We signal exercises by a printers' 'blob' and a change to a different typeface.
We suggest you keep a loose-leaf notebook in which you can compile your responses to the written exercises, together with the other thoughts and ideas you bring to mind while reading the book. This will help you learn TA in the most effective way possible - by using it for yourself.
- When you see this style of print, you are reading an exercise. Do it as soon as you come to it. Then go on to the next block of teaching.
What this book is and is not
When you have read this book through and completed the exercises, you will certainly know a lot more about yourself than you did when you started. You may also find you can use this knowledge to make some changes in your life which you had been wanting to make. If so, congratulations.

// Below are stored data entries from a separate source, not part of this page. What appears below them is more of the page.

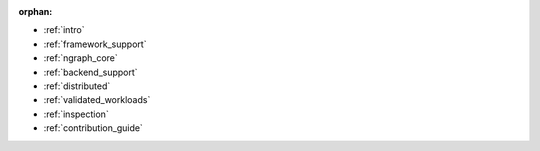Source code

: :orphan:

* :ref:`intro`

  .. toctree::
     :glob:

     introduction/*


* :ref:`framework_support`

  .. toctree::

     frameworks/overview.rst
     frameworks/tensorflow.rst
     frameworks/onnx.rst
     frameworks/paddlepaddle.rst


* :ref:`ngraph_core`

  .. toctree::

     buildlb.rst
     core/overview.rst
     core/fusion/index.rst
     nGraph Core Ops <ops/index.rst>
     core/constructing-graphs/index.rst
     core/passes/passes.rst


* :ref:`backend_support`

  .. toctree::

     backends/overview.rst
     backends/plaidml-ng-api/index.rst


* :ref:`distributed`

  .. toctree::

     distributed/overview.rst



* :ref:`validated_workloads`

  .. toctree::

     validated_workloads/list.rst


* :ref:`inspection`

  .. toctree::

     inspection/index.rst



* :ref:`contribution_guide`

  .. toctree::

     contributing/guide.rst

But this book is not intended as a substitute for therapy. If you have substantial personal problems, you are advised to seek out a reputable therapist who can give you the expert personal attention you need.
TA therapists encourage their clients to learn the ideas of TA. If you decide to enter TA therapy, you can use this book as a source of that learning.
If your wish is to provide TA therapy or services to others, this book will likewise be useful to you as your first introduction to the basic ideas of TA. But this basic knowledge does not qualify you to offer professional help. To be accredited as a TA practitioner, you have to complete prescribed hours of advanced study, practical experience and supervision. You must pass the examinations set by TA accrediting organizations. We give more details of these in Appendix E.
Our theoretical approach
The material we present here represents the broadly accepted mainstream of present-day TA theory. In a basic text, it would not be appropriate to explore areas at the 'cutting edge' of TA theorizing, areas that are still controversial. Yet TA today is very different from the TA of ten years ago. There are some important concepts, now at the very heart of the TA mainstream, that Eric Berne had never heard of by the time he died in 1970. One of our main enthusiasms in writing this book is to present these new ideas to you. Berne was an innovator above all. We think he would have applauded the way in which TA practitioners have continued to innovate.
There has also been a less desirable current of change in TA thinking and writing, dating from the earliest years of the discipline. We mean the trivialization of some of TA's original and most fundamental ideas.
Berne wanted TA to be accessible to everyone. He chose to use simple words to describe his thinking. Though the words were simple, the ideas were complex and subtle.
As TA attained the dubious status of a 'pop psychology' in the 1960s, some writers took advantage of TA's surface simplicity to present it in an over-simplified version. TA has not yet fully recovered from the damage done during those years. Despite the fine work of TA writers and practitioners over two decades, the image of TA as a superficial cook-book psychology has proven hard to shake off.
In writing TA Today, our objective has been to correct that false image. We have aimed to describe TA theory in its original subtlety and depth without sacrificing any of the clarity or simplicity in language which Berne prized so much.
This is true above all of the foundation of TA theory, the ego-state model itself. In his original work, Berne emphasized again and again that ego-states had a time dimension. Parent and Child were both echoes of the past. Adult was a response to the here-and-now, using the person's full grown-up resources. All three of the ego-states entailed thinking, feeling and behaviors. There is a world of difference between this and the later, trivialized version of the model which proclaims: 'Adult is thinking, Child is feeling, Parent is oughts and shoulds.'
In this book, we return to Berne's original formulation of the ego-state model. We have used it as a consistent base for the explanation of other areas of theory.